Infants and Children
The elimination half-life of imipenem in infants and children is approximately 1 to 1.2 hours, which is similar to what has been reported in adults. The volume of distribution is approximately 0.65 L/kg, which is larger than that reported in adults (0.25 L/kg).

Renal Impairment
Pharmacokinetic data are unavailable in pediatric patients with renal impairment; the FDA-approved product labeling recommends against use in pediatric patients with renal impairment weighing less than 30 kg because of a lack of data. Imipenem is substantially eliminated by the kidneys, and dose adjustments are recommended in adults with renal impairment.

Hemodialysis
Both imipenem and cilastatin are removed by hemodialysis.
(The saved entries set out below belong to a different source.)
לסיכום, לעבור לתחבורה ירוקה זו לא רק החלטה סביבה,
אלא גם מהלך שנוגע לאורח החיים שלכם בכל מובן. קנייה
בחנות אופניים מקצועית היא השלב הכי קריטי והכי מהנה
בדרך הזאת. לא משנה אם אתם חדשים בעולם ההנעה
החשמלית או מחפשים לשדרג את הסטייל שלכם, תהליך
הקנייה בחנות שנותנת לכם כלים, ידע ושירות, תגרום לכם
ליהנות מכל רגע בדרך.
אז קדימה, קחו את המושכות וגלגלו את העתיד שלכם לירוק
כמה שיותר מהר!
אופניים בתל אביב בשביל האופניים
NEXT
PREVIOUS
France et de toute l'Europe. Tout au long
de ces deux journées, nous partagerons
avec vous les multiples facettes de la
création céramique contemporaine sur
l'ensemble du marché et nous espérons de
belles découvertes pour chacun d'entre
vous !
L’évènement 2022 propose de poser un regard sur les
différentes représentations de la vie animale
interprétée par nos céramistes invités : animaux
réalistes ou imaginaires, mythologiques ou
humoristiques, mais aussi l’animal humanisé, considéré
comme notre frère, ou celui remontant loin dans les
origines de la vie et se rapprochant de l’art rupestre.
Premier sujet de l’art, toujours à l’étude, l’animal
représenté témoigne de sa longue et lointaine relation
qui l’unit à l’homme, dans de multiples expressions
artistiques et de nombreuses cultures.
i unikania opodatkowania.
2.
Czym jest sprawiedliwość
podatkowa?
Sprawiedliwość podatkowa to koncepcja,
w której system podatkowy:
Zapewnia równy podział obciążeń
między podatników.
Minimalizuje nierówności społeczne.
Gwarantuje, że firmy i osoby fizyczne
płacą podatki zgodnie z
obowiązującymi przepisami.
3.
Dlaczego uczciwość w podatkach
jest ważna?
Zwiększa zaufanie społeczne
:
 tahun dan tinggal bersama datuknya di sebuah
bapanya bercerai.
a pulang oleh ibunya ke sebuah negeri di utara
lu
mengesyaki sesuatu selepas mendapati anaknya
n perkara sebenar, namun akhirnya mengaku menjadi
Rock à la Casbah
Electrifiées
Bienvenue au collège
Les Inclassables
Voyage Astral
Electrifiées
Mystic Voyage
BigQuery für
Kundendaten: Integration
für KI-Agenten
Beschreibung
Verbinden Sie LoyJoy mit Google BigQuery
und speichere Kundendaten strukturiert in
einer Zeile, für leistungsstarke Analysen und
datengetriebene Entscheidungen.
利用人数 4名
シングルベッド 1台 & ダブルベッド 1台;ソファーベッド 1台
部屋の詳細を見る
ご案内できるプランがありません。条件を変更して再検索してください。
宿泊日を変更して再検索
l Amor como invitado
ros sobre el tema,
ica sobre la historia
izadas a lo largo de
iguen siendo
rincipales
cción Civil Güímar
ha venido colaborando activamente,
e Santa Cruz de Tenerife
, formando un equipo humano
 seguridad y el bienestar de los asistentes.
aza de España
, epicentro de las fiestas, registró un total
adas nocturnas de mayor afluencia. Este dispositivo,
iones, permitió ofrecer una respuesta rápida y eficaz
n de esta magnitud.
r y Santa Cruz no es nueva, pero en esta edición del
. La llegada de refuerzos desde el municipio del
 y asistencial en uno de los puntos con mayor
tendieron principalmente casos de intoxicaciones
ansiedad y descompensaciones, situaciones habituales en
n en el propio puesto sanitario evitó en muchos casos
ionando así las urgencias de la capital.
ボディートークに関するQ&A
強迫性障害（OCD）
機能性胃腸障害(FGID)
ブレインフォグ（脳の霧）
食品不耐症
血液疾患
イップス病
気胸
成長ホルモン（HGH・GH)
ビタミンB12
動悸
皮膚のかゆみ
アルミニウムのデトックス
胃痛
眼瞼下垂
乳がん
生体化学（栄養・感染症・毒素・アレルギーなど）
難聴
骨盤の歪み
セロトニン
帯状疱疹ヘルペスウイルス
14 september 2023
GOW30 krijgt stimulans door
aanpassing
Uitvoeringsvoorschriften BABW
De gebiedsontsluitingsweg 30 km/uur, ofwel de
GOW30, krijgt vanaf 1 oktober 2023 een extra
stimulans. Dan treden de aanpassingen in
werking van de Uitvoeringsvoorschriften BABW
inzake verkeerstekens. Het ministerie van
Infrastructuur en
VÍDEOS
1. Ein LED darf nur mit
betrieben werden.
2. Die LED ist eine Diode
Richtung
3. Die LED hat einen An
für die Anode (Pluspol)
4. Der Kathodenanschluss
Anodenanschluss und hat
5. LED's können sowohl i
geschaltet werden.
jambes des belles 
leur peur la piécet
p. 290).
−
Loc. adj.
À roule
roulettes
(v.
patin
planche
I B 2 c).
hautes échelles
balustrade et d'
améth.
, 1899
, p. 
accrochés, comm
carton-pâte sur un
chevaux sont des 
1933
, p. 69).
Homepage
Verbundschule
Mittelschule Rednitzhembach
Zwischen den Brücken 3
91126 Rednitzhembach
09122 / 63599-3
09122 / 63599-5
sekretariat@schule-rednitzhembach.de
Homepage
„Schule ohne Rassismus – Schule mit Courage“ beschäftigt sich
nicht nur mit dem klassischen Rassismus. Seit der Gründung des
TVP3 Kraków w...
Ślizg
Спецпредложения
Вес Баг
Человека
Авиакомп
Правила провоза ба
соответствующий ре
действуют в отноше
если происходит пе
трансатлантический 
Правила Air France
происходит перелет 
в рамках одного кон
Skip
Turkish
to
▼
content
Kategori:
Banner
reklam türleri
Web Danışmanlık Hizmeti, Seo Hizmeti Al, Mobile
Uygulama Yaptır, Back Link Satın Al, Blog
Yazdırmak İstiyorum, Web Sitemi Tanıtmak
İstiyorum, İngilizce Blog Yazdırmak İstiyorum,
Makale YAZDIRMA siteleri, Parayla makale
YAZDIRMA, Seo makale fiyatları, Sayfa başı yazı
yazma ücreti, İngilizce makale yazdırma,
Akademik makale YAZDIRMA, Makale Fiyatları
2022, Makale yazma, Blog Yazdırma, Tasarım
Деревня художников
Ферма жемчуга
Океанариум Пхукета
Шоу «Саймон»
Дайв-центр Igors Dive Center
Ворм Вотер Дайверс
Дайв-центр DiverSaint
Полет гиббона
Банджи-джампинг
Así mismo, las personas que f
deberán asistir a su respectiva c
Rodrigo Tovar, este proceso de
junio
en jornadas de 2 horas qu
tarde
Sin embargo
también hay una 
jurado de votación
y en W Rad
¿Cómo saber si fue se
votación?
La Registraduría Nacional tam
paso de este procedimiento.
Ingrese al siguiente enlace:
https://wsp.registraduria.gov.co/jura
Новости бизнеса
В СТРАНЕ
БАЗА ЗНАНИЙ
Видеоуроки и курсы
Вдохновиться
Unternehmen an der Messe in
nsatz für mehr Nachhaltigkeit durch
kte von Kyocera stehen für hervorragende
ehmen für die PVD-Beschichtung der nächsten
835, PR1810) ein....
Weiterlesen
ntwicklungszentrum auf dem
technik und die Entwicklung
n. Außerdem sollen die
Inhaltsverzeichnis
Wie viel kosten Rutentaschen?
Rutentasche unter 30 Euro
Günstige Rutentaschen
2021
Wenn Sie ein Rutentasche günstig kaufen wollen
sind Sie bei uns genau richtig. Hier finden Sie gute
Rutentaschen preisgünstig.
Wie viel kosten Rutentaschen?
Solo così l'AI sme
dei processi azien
Continuous Venovenous Hemodialysis (CVVHD)
Data in pediatric patients are not available. In a study of 6 critically ill adults receiving CVVHD at a fixed blood flow rate of 60 mL/minute, fixed dialysate flow rate of 20 mL/minute, and drainage flow rate of 1 to 3 mL/minute, the imipenem half-life was 2.79 +/- 0.3 hours and the cilastatin half-life was 6.67 +/- 0.93 hours. The authors concluded that extending the dosage interval to every 12 hours would provide appropriate blood concentrations of imipenem; cilastatin (the dose used in the study was 500 mg IV).